Rockin’ Robin, whose real name is Robin Smith, actually initiated the idea for the WWE not to acknowledge that her and her brothers were related on camera. Some would think it would be difficult for a girl, growing up in a wrestling family, but Smith didn’t mind it and has very fond memories of her childhood and has never forgotten where she came from.
“Every time my doorbell would ring, it felt like I was in the circus,” Smith said. “I had a typical relationship with my dad and brothers. Dad was on the road a lot, while my mother was at home with me and my brother Mike (Sam Houston). We got to go to a lot of the shows and it was really exciting. They treated us like celebrities.”
Smith added that it was really never as hard for her being a wrestler’s kid, as it was for her brother. She says some of the neighbourhood kids and school children were quite ruthless at times.
“My brother got beat up quite a bit back then,” Smith said. “The kids used to tease us all the time that wrestling is fake. I used to say, ‘Is the big house, the cars and the swimming pool fake?'”
Today, most wrestling fans are well aware of who’s related and who’s not, because it’s usually acknowledged as soon as a person debuts.
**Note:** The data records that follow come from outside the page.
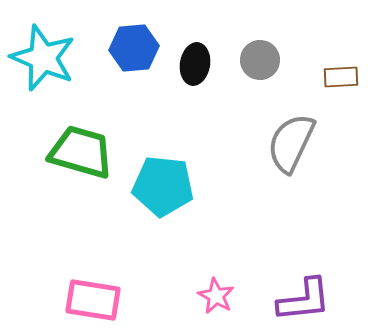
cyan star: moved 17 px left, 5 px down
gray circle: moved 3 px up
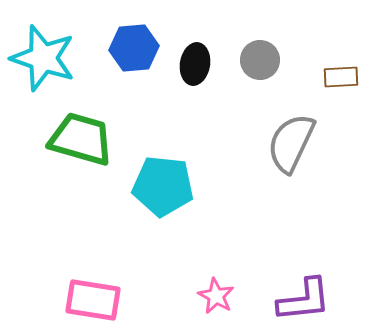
cyan star: rotated 4 degrees counterclockwise
green trapezoid: moved 13 px up
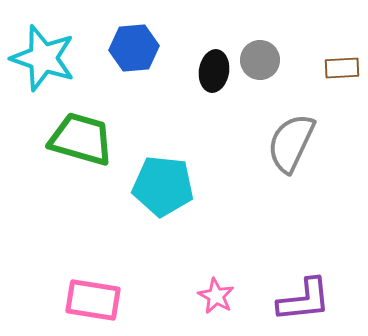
black ellipse: moved 19 px right, 7 px down
brown rectangle: moved 1 px right, 9 px up
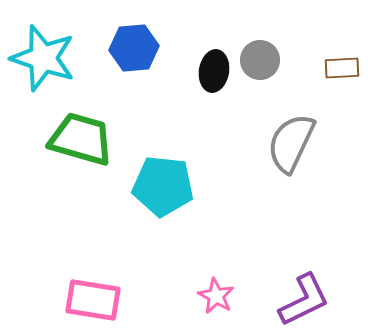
purple L-shape: rotated 20 degrees counterclockwise
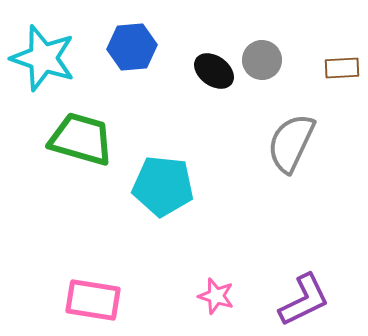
blue hexagon: moved 2 px left, 1 px up
gray circle: moved 2 px right
black ellipse: rotated 63 degrees counterclockwise
pink star: rotated 12 degrees counterclockwise
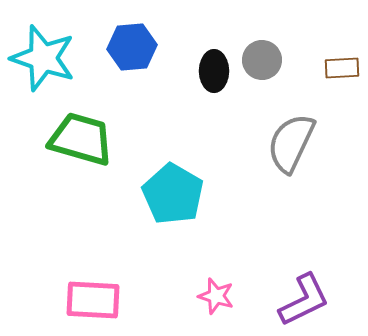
black ellipse: rotated 54 degrees clockwise
cyan pentagon: moved 10 px right, 8 px down; rotated 24 degrees clockwise
pink rectangle: rotated 6 degrees counterclockwise
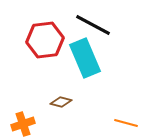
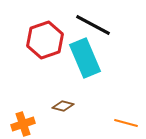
red hexagon: rotated 12 degrees counterclockwise
brown diamond: moved 2 px right, 4 px down
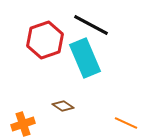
black line: moved 2 px left
brown diamond: rotated 20 degrees clockwise
orange line: rotated 10 degrees clockwise
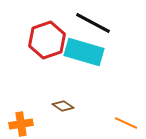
black line: moved 2 px right, 2 px up
red hexagon: moved 2 px right
cyan rectangle: moved 1 px left, 6 px up; rotated 51 degrees counterclockwise
orange cross: moved 2 px left; rotated 10 degrees clockwise
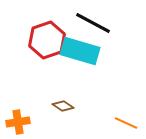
cyan rectangle: moved 4 px left, 1 px up
orange cross: moved 3 px left, 2 px up
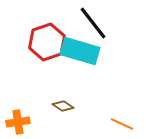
black line: rotated 24 degrees clockwise
red hexagon: moved 2 px down
orange line: moved 4 px left, 1 px down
However, back then, it wasn’t as big a deal, because while wrestling was pushed as a legitimate sport at the time, people still had their doubts and might not have believed what they were told on camera anyway. In addition, there was no Internet for anyone to do their own research.
It might have actually worked out for the best for the Poffo brothers, Randy and Lanny, who followed their father Angelo Poffo into the business. They were never acknowledged as brothers on camera, yet Randy Savage went on to become one of the greatest WWE Champions of all time, while his brother Lanny was a solid performer as a heel or babyface, briefly headlining during his run as The Genius.
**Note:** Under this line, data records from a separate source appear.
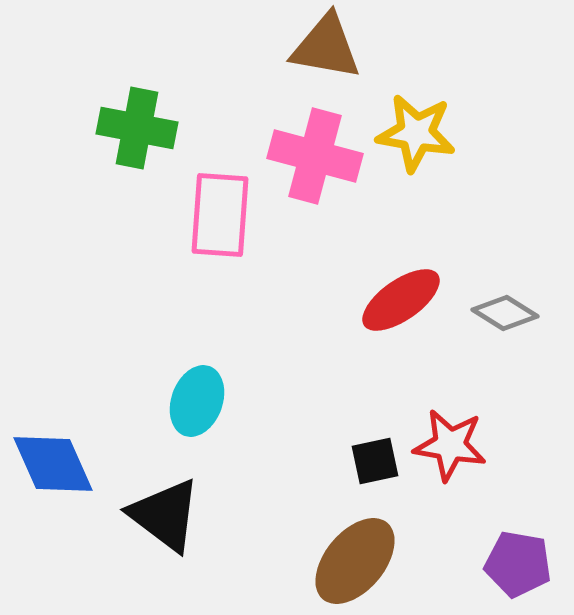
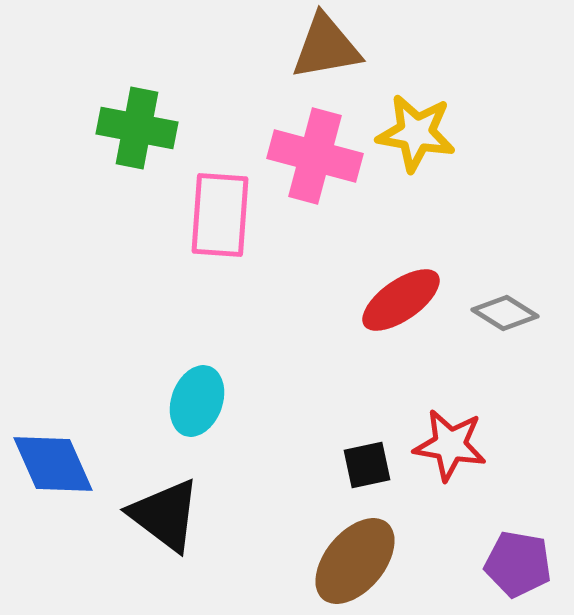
brown triangle: rotated 20 degrees counterclockwise
black square: moved 8 px left, 4 px down
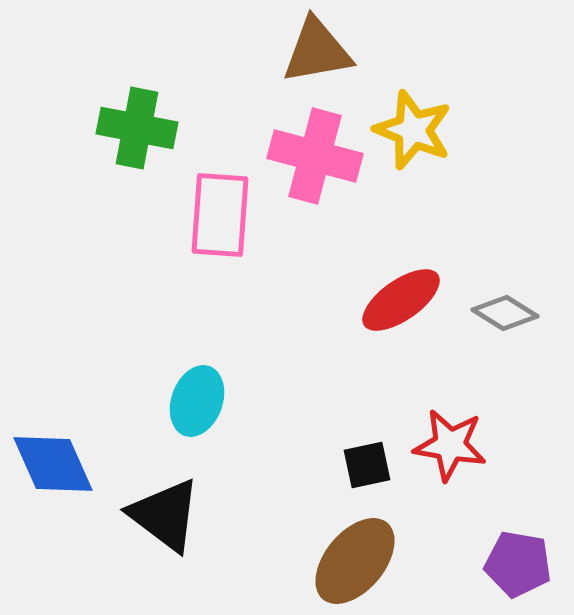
brown triangle: moved 9 px left, 4 px down
yellow star: moved 3 px left, 3 px up; rotated 12 degrees clockwise
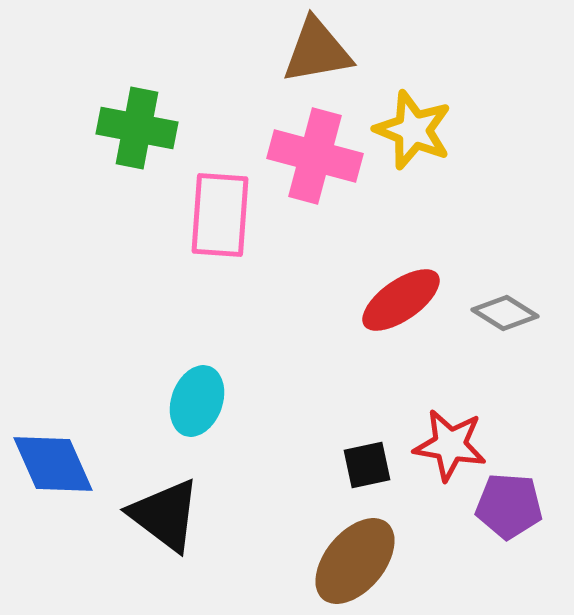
purple pentagon: moved 9 px left, 58 px up; rotated 6 degrees counterclockwise
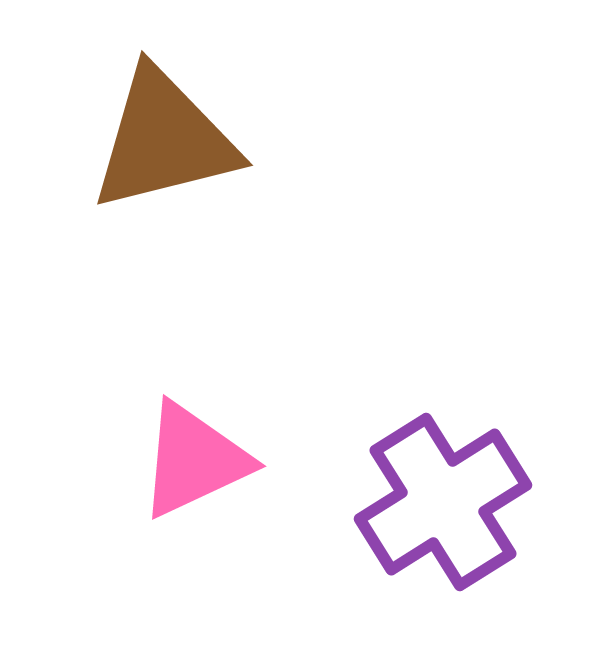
Lanny says despite the fact that they were never acknowledged as brothers on TV, they’ve always had a great relationship.
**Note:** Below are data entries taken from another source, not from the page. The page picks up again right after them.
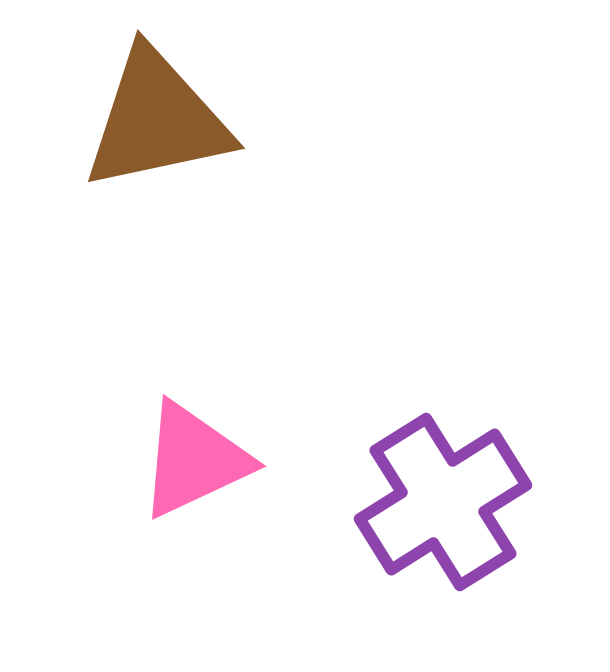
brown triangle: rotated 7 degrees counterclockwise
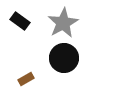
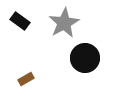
gray star: moved 1 px right
black circle: moved 21 px right
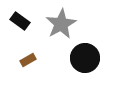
gray star: moved 3 px left, 1 px down
brown rectangle: moved 2 px right, 19 px up
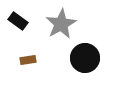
black rectangle: moved 2 px left
brown rectangle: rotated 21 degrees clockwise
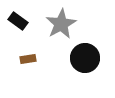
brown rectangle: moved 1 px up
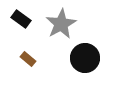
black rectangle: moved 3 px right, 2 px up
brown rectangle: rotated 49 degrees clockwise
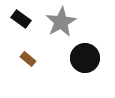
gray star: moved 2 px up
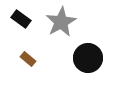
black circle: moved 3 px right
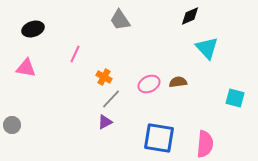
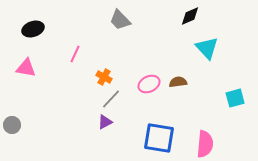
gray trapezoid: rotated 10 degrees counterclockwise
cyan square: rotated 30 degrees counterclockwise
“My brother and I always got along and still do to this day,” Lanny said. “When he got called to go to WCW, he asked if I could come along. My brother never did anything but help me and I am truly grateful for that.”
Pro wrestling is as much a family business today as it was 50 years ago. And it produces family-oriented television, focused on bringing families closer together. So regardless if someone is born into the wrestling business or not, no matter where they came from or where they’ve been, they all have strong family values, because they now live under the same roof and share the same family.